Output the number of lines in the entries below with the string "that" in them, and nothing further.

Entries shown: Begin

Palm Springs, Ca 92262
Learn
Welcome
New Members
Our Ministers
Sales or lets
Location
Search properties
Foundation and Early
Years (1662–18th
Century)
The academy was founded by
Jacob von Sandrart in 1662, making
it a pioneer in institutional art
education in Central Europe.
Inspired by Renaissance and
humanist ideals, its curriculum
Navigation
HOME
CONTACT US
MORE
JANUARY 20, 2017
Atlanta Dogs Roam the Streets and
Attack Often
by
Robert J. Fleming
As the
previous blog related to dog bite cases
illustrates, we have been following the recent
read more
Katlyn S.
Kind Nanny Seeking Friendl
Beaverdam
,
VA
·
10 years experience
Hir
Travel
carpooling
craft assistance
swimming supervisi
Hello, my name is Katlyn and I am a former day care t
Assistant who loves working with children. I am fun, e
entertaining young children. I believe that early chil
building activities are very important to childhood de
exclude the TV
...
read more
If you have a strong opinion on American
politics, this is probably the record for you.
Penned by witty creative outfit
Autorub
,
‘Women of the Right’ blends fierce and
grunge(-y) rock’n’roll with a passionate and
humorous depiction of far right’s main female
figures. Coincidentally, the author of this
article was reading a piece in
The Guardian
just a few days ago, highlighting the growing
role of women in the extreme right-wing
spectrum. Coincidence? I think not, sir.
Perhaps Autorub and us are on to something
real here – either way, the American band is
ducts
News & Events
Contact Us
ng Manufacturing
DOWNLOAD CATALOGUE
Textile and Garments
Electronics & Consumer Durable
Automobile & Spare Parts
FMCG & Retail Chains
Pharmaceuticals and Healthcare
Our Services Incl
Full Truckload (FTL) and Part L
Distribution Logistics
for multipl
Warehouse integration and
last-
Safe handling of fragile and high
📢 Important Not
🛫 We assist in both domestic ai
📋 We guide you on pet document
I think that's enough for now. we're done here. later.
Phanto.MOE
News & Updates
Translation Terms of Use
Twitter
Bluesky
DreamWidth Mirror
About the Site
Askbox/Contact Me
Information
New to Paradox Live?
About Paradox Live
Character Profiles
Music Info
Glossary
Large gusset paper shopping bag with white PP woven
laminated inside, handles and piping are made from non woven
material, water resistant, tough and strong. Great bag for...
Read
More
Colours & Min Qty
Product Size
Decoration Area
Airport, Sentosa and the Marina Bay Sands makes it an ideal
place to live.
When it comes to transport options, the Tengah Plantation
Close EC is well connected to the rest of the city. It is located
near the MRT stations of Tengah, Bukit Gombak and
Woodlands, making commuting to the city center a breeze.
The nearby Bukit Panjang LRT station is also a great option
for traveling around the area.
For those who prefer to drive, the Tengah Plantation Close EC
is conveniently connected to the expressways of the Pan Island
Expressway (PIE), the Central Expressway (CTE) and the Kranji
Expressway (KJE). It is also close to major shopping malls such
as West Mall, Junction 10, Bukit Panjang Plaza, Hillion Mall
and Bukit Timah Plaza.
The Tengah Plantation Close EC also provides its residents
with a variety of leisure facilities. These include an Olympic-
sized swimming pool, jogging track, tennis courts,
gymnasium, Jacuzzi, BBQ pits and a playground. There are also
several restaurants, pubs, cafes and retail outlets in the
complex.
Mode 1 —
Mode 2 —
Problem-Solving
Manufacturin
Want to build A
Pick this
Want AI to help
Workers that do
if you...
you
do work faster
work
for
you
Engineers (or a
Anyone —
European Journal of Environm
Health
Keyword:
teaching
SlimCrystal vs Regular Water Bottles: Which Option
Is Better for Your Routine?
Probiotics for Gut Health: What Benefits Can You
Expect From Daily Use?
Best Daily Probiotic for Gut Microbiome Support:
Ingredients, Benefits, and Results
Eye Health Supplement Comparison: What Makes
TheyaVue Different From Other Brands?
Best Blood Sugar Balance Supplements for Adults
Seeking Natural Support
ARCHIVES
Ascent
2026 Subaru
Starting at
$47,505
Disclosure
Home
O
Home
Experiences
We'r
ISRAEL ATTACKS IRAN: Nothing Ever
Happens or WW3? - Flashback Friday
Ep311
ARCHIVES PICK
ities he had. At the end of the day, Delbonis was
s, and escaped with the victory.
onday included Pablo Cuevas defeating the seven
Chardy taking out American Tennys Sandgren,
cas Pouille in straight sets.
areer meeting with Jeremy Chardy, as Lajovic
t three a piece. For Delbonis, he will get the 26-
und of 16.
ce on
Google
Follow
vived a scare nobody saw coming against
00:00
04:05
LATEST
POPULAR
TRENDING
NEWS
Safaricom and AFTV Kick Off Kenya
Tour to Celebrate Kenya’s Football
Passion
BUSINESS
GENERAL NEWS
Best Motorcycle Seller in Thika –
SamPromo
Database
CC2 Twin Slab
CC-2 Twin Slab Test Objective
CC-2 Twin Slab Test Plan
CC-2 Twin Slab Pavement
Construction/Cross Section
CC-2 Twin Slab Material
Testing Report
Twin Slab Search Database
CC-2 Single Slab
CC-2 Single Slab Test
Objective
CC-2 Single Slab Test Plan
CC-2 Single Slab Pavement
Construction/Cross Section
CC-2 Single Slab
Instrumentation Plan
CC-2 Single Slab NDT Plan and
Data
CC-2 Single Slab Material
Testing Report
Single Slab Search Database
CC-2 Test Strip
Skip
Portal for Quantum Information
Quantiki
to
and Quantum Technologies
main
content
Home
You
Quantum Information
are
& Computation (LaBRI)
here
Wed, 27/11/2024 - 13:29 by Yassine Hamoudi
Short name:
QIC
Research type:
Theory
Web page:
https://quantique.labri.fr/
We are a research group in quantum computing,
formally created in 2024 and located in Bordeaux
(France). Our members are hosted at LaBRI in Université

Entries shown: End

> Task answer: 3